Artiste espagnol foncièrement nomade, Isaac Cordal (né en 1974) s’est d’abord fait connaître à titre de membre de Alg-a.org, un collectif d’art numérique de Galice, puis des groupes Ludd34560 et Sr. Pause. Guitariste métal avec Dismal (1992-1998) il a su, ces dernières années, tirer profit du web pour propager son travail de photographe et de sculpteur, notamment la série Cement Eclipses devenue virale.

Depuis quelque temps déjà, Cordal photographie les figurines en ciment ou en résine qu’il conçoit et place dans des mises en scène urbaines inusitées. Ses installations éphémères, portées par un discours social, politique et écologique, sont diffusées sur le web ou imprimées. Ces petits hommes, installés dans des espaces « manipulés » et détournés, font se télescoper les échelles, créant des images aux étonnantes tensions, tant sur le plan formel que narratif. En ces temps de désolation et de catastrophes, ces personnages de taille réduite qui n’en font qu’un, symbolisent autant des individus communs (badauds, employés salariés) que des chefs d’entreprise. Ils semblent subir leur existence et porter sur leurs épaules parfois un peu voûtées rien de moins que le sort de l’humanité !

Par exemple, les photographies et les sculptures intitulées Follow the Leaders montrent un groupe d’hommes en complet-cravate quasiment immergés dans l’eau. Seules leurs têtes — et parfois leurs épaules — émergent : les photos grand format que Cordal tire de ces scénographies sont bluffantes. On y perd toute notion d’échelle et l’on se surprend à se croire en présence de personnages réels immergés dans une mare inondant l’espace urbain. Quant à ce leader, accroché à son téléphone portable, il semble amener ces hommes directement à leur perte vers un inéluctable désastre environnemental dont notre aveuglement collectif et notre ignorance volontaire sont responsables. Tous ces personnages semblent courir droit à la catastrophe ; ils sont les symptômes d’une époque en crise.

Si bien que lorsque le regard embrasse le groupe de figurines immergées dans un coffre en métal posé à proximité, au pied de la photo, on réalise que ces scénographies du minuscule, aussi poétiques qu’inquiétantes, sont d’habiles trompe-l’œil — ou des trompe-l’esprit — qui instaurent par leur échelle même une réflexion sociale, environnementale et humaine qui, après le sourire amusé de la surprise initiale, plombent l’atmosphère avec leur discours déshumanisant.

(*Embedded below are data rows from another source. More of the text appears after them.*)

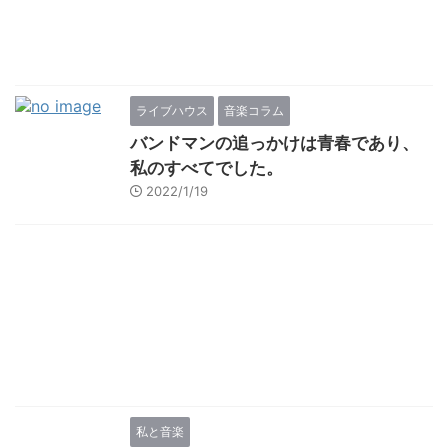
ライブハウス
音楽コラム
バンドマンの追っかけは青春であり、
私のすべてでした。
2022/1/19
私と音楽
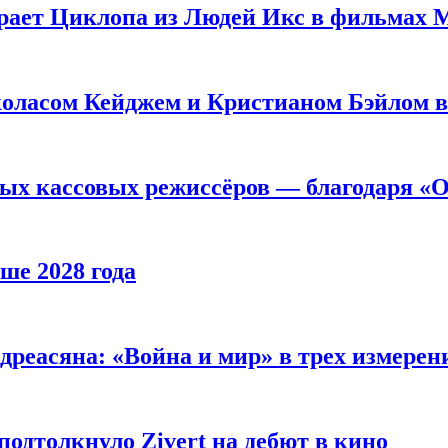
рает Циклопа из Людей Икс в фильмах 
оласом Кейджем и Кристианом Бэйлом в
ых кассовых режиссёров — благодаря «О
ше 2028 года
реасяна: «Война и мир» в трех измерен
одтолкнуло Zivert на дебют в кино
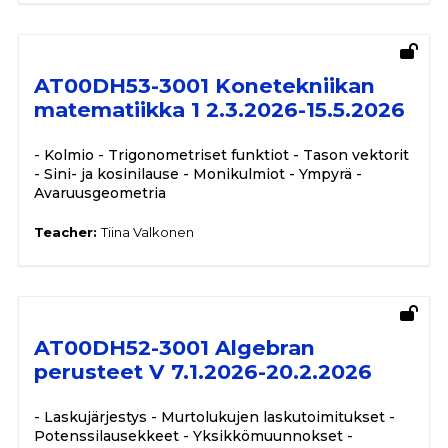
AT00DH53-3001 Konetekniikan
matematiikka 1 2.3.2026-15.5.2026
- Kolmio - Trigonometriset funktiot - Tason vektorit
- Sini- ja kosinilause - Monikulmiot - Ympyrä -
Avaruusgeometria
Teacher:
Tiina Valkonen
AT00DH52-3001 Algebran
perusteet V 7.1.2026-20.2.2026
- Laskujärjestys - Murtolukujen laskutoimitukset -
Potenssilausekkeet - Yksikkömuunnokset -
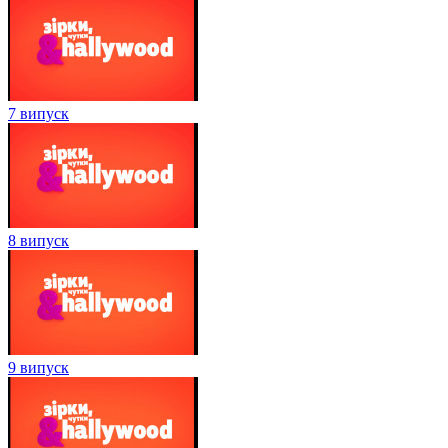
7 випуск
8 випуск
9 випуск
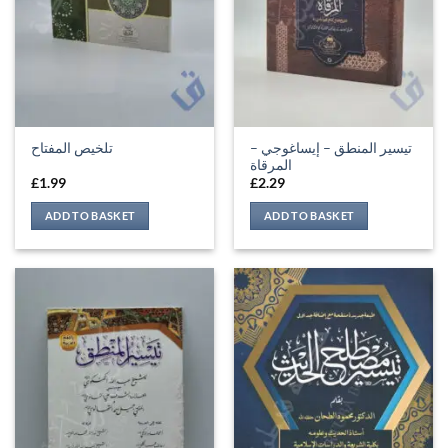
تيسير المنطق – إيساغوجي –
تلخيص المفتاح
المرقاة
£
1.99
£
2.29
ADD TO BASKET
ADD TO BASKET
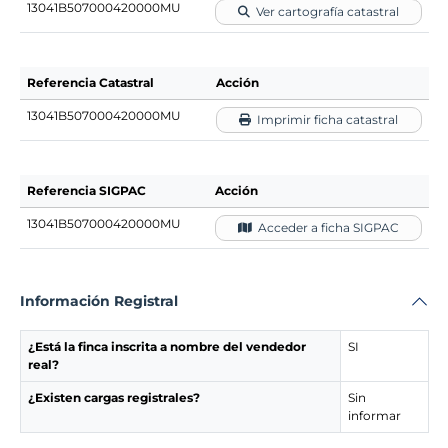
13041B507000420000MU
Ver cartografía catastral
Referencia Catastral
Acción
13041B507000420000MU
Imprimir ficha catastral
Referencia SIGPAC
Acción
13041B507000420000MU
Acceder a ficha SIGPAC
Información Registral
¿Está la finca inscrita a nombre del vendedor
SI
real?
¿Existen cargas registrales?
Sin
informar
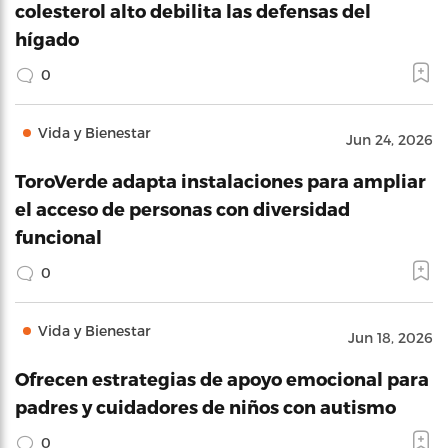
colesterol alto debilita las defensas del
hígado
0
Vida y Bienestar
Jun 24, 2026
ToroVerde adapta instalaciones para ampliar
el acceso de personas con diversidad
funcional
0
Vida y Bienestar
Jun 18, 2026
Ofrecen estrategias de apoyo emocional para
padres y cuidadores de niños con autismo
0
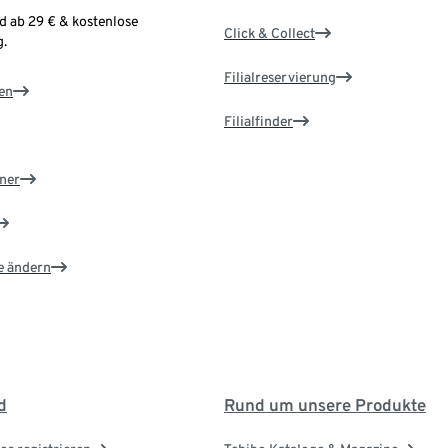
d ab 29 € & kostenlose
Click & Collect
.
Filialreservierung
en
Filialfinder
ner
e ändern
d
Rund um unsere Produkte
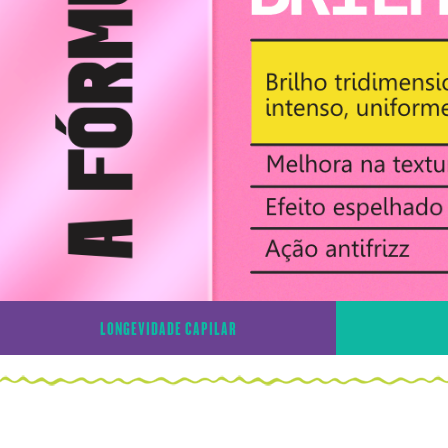
LONGEVIDADE CAPILAR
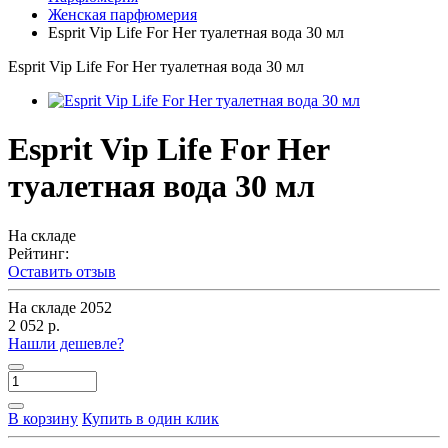
Женская парфюмерия
Esprit Vip Life For Her туалетная вода 30 мл
Esprit Vip Life For Her туалетная вода 30 мл
Esprit Vip Life For Her
туалетная вода 30 мл
На складе
Рейтинг:
Оставить отзыв
На складе
2052
2 052 р.
Нашли дешевле?
В корзину
Купить в один клик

Ces installations nomades, Cordal les transporte un peu partout dans les pays qui l’accueillent, les replaçant dans de nouveaux contextes : chaque fois différents, mais toujours semblables — on pourrait être agacé par cette apparente redite, mais notre indifférence collective n’exige-t-elle pas que ce propos soit dit et redit, encore et encore ? — elles questionnent l’universalité de l’aveuglement et de la bêtise dont nous semblons affublés ; ou bien notre désarroi devant un individu en perte de repères et de valeurs auxquelles accrocher nos âmes errantes. C’est le cas d’Abstract Emotion où l’on distingue un homme, perplexe, observant un encadrement directement plaqué au mur pour en exalter le revêtement qui s’écaille. Remembrances from Nature montre le même personnage devant un paysage peint se dressant sur un trottoir. Avec son complet un peu fatigué, cet homme semble aveugle à ce qu’il voit, incapable de lire autant que de ressentir ce qu’il ne peut comprendre.

Réflexion sur notre mode de vie, sur le progrès et ses dommages collatéraux, l’œuvre de Cordal vaut d’être vue, mais surtout entendue.

ISAAC CORDAL INERTIE URBAINE URBAN INERTIA. Galerie C.O.A. (Montréal). Du 29 octobre au 28 novembre 2015.